A few nights ago, I was on a call convened by a respected
epidemiologist, whom I know slightly. It was for people in the public health
universe, which I am, and was attended by 100 early logins with another 900
frustrated parties stuck in the waiting room for technical reasons.
We were well into the first 20 minutes of the ad hoc
meeting, hearing about a survey in which potential participants listed their
areas of expertise and interest. We then had a discussion of what working
groups to form and how to sign up as volunteers or to take on leadership roles.
But something was missing. No one told us why we were there.
One obvious answer is that people are worried about what the
Trump II experience is going to mean for public health. Fair enough. In fact,
there were hints in the chat and in some passing comments about the need to
protect “Science” and the potential dangers for the health of our people represented
by certain Trump nominees.
But no one felt the need to lay out in even the vaguest
general terms any guiding principles shared by those present and by the
organization that clearly is intended to emerge from this assembly. That means
we were assumed to share a set of foundational, core beliefs [see above]: that Trump
and Trumpism are profoundly bad and dangerous things, that this is evident on
its face, and that no precision is required to start the motors running for
resistance.
I did make a feeble attempt to raise this question and was
told that the convening alarm was not just about Trump and his appointees and
that “policy” issues will be developed in due course. Others said that the
details will emerge “from below” as the working groups take hold. I appreciate
the spirit and await more information.
That said, I find the exercise, so far, completely lacking
in nuance and, by implication, lacking any critical distance from the pre-Trump
state of affairs. Now, I have been paying attention to the statements of the
Trump nominees. While I certainly shake my head with my public health colleagues
at much of what I hear, these figures also issue critiques that echo the
forgotten cries of the Bernie campaigns: regulatory capture of federal agencies
by the industries they monitor; horrible food choices foisted on the
unsuspecting; and yes, brute censorship of non-mainstream views in the name of “misinformation”
suppression.
A new advocacy body that starts out without the merest
recognition that there are points of agreement even with the most crackpot of Trump’s
hangers-on is hamstringing itself. After all, the RFK Jr. confirmation hearings
are going to be a unique opportunity to air not just Kennedy’s vaccine views
but also his denunciations of nefarious pharmaceutical and Big Ag practices.

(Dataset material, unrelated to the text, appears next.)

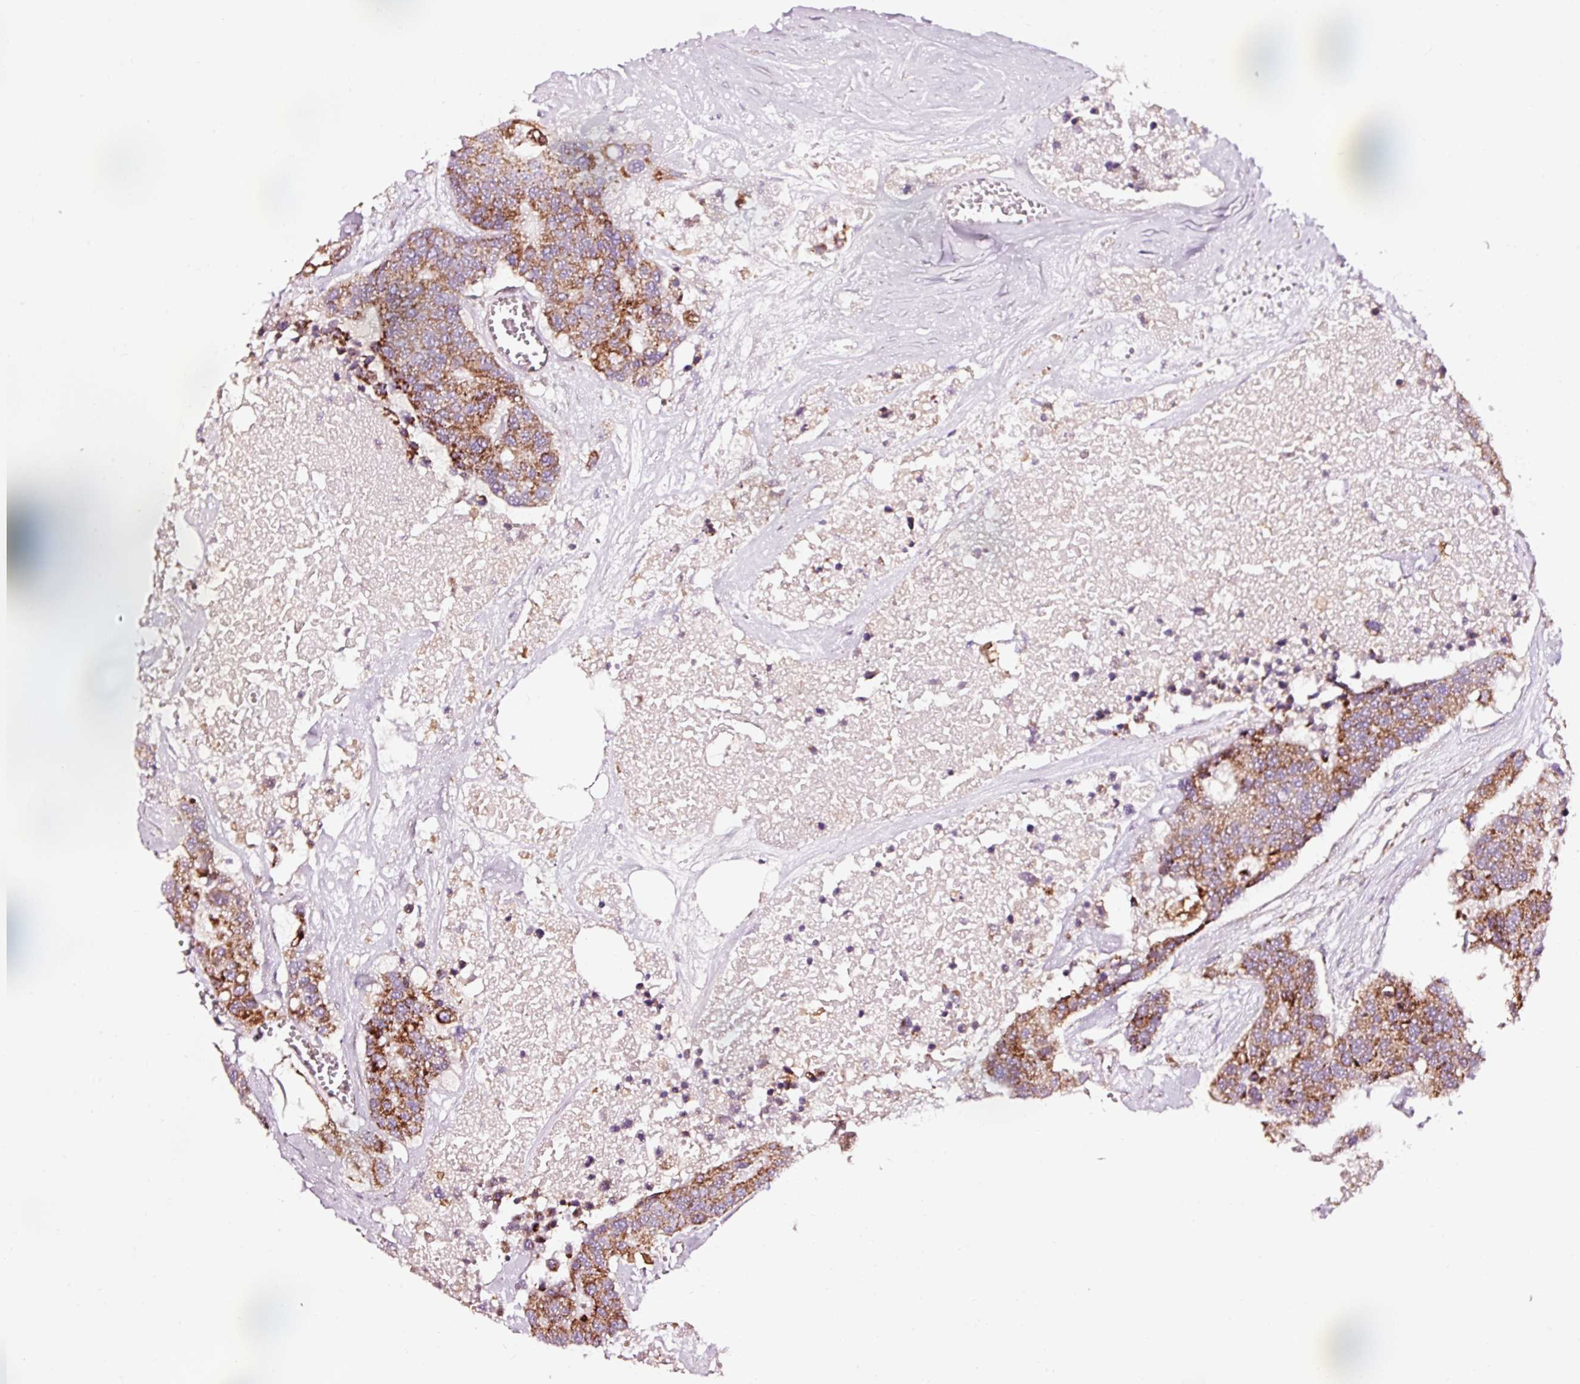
{"staining": {"intensity": "moderate", "quantity": ">75%", "location": "cytoplasmic/membranous"}, "tissue": "colorectal cancer", "cell_type": "Tumor cells", "image_type": "cancer", "snomed": [{"axis": "morphology", "description": "Adenocarcinoma, NOS"}, {"axis": "topography", "description": "Colon"}], "caption": "This is a micrograph of immunohistochemistry (IHC) staining of colorectal cancer (adenocarcinoma), which shows moderate staining in the cytoplasmic/membranous of tumor cells.", "gene": "TPM1", "patient": {"sex": "male", "age": 77}}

Shouldn’t we welcome that and look for ways to boost his timely messages? The
Manichean view of the present (bad because Trump) versus the past (imperfect
but basically sound) is far too cozy.
The cards are stacked against Kennedy and anyone else who
actually tries to confront corporate interests and their armies of lobbyists,
especially given Trump’s well-known affinity for the rich and powerful. The
most likely outcome of all the stir around the incoming president’s unusual
nominees is that they will be outmaneuvered by their respective bureaucracies
and eventually dumped by The Donald shortly after they annoy one of his golf
buddies. Do we want to pitch into that process by denouncing them all in
advance?
The quick defenestration of Matt Gaetz as a possible
Attorney General is a good example of a lost opportunity. Whatever Gaetz’s
faults, he was good on censorship, good on antitrust, and openly called for
former A-G Bill Barr to be sharply questioned on the Epstein “suicide.” He was
quickly burned by a dubious accusation of sex crimes (for which there is to date
zero evidence), which most of my Democrat friends nonetheless believe, because
Trump. No one asked why the Republican establishment hates Matt Gaetz or what
they wanted to avoid.
I don’t diminish the real dangers represented by the Trumpian
zealots’ slash-and-burn approach to government. Civil service protections date
back to the Garfield-Arthur Administrations of the 1880s and have shielded
Federal employees from partisan hackery for many decades. Trump wants to
further consolidate executive powers, which should alarm us all—which it mostly
did not while Democrat presidents wielded them.
That said, the Federal bureaucracy was fully mobilized to undermine
Trump’s first presidency with the bogus Russiagate conspiracy, a far worse
attempt to subvert democracy than Watergate and for which hardly anyone has
paid a price. Trump has good reason to want to bring it back under control and
clip the wings of the secret societies that populate the CIA, FBI, DoJ, and who
knows what other mysterious three-letter outfits.
Trump is wacko, a loose cannon, undisciplined, erratic, and
a disagreeable human being. He was also the choice of the majority of voters,
and in a democracy that means he gets to make policy. Refusing to engage with
that fact will condemn critics to the upper-middle-class wilderness that the
Democratic Party now represents, all the more easily ignored by the struggling
citizens who brought him back to power. We need to get over ourselves and the partisan
obsession with Trump’s innate horribleness, which only discredits us in the
eyes of his followers who, like it or not, must be our interlocutors.